State governments in the US defaulted on debt in the mid-nineteenth century, to the chagrin of their foreign creditors. If the financial crisis isn't contained and if the economy doesn't bottom out, it's conceivable that Vallejo won't be the only city to seek Chapter 9 protection.

Friday, March 27, 2009

Financial crisis: how we got here...

The link below takes you to a good explanation of the genesis of the financial crisis. Thank-you, Michael Rock for the link!

The explanation focuses on mortgages. Be sure to add credit card debt, car loans, etc. to get a full picture of the magnitude of the debacle.

http://www.crisisofcredit.com/

Wednesday, March 25, 2009

US - Mexico relations

Let's hope that Secretary Clinton's visit cools down the rising tempers in the two countries.

Let's hope, too, that the US finally puts a stop to the arms sales that are fuelling the narco-violence. According to the US Bureau of Alcohol, Tobacco,, Firearms and Explosives, a whopping 90% of the guns the Mexican drug cartels use came from the US.

Another mutually beneficial topic to put on the bilateral agenda would be integration of health care in the two countries.

Monday, March 23, 2009

The new wisdom...

The beauty of hindsight can be appreciated in the following link....

http://money.cnn.com/galleries/2009/moneymag/0903/gallery.financial_rules.moneymag/index.html

An interesting -- and overlooked -- fact about housing prices in the US... A 2005 analysis by Yale University economist Robert Shiller (of the Case Shiller index) found that real estate appreciation in real (after inflation) terms has been "unimpressive" since 1890 with two spectacular exceptions. The first was the post-World War II boom and the second began in 1998. Guess we know when it ended...

Sunday, March 8, 2009

Secrets are hard to keep...

Irate Senators are demanding the names of the counterparties to the CDO trades that are reponsible for AIG's growing cash needs. The Fed, which had refused to reveal the names of the institutions that would lose big if the CDOs aren't honored, is now considering releasing them.

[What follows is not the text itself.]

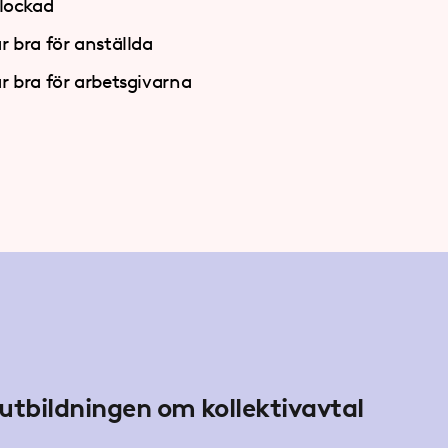
blockad
är bra för anställda
är bra för arbetsgivarna
tutbildningen om kollektivavtal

Meanwhile, a list "from a reliable source" has been leaked to Fortune magazine. The names are:

Société Générale (France)
Goldman Sachs (GS, Fortune 500)
Merrill Lynch International
Deutsche Bank (Germany)
Calyon, Crédit Agricole (France)
UBS (Switzerland)
Barclays (England)
Coral Purchasing, DZ Bank (Germany)
Bank of Montreal (Canada)
Rabobank (the Netherlands)
Royal Bank of Scotland
Bank of America
Wachovia
HSBC (England)
Barclays Global Investors

Thursday, March 5, 2009

Relative values...

Citi's share price closed at US$1.03 today, giving the financial group a market capitalization of US$5.5 billion -- less than half what Citi paid for Banamex in 2001...

Wednesday, March 4, 2009

Bernanke on AIG...

This is what Fed Chairman Ben Bernanke had to say about AIG when he appeared before the Senate Budget Committee:

“If there is a single episode in this entire 18 months that has made me more angry, I can’t think of one." AIG “exploited a huge gap” in the regulatory system: it became a “hedge fund, basically, that was attached to a large and stable insurance company” and made “huge numbers of irresponsible bets.”

Bernanke, a Republican appointed by former President Bush, tacitly endorsed a Keynesian approach: lots of government spending with the trillion dollar deficits that imples are necessary to get through the economic crisis.

Tuesday, March 3, 2009

A liquidity or a solvency problem?

Calculated Risk has this to say about the Treasury's latest plan to deal with financial institutions' toxic assets, by making low interest, non-recourse loans to private investors to buy bad assets:

"By offering low interest non-recourse loans, these public-private entities can pay a higher than market price for the toxic assets (since there is no downside risk). This amounts to a direct subsidy from the taxpayers to the banks. It is amazing how many different ways they’ve tried to recycle the same bad idea."

And from Tim Duy's Fed Watch:

"For Bernanke and Geithner, there are no bad assets. Only misunderstood assets."

If, as increasingly seems to be the case, for some financial institutions this is a solvency, not a liquidity problem, the solution is not about overpaying for toxic assets.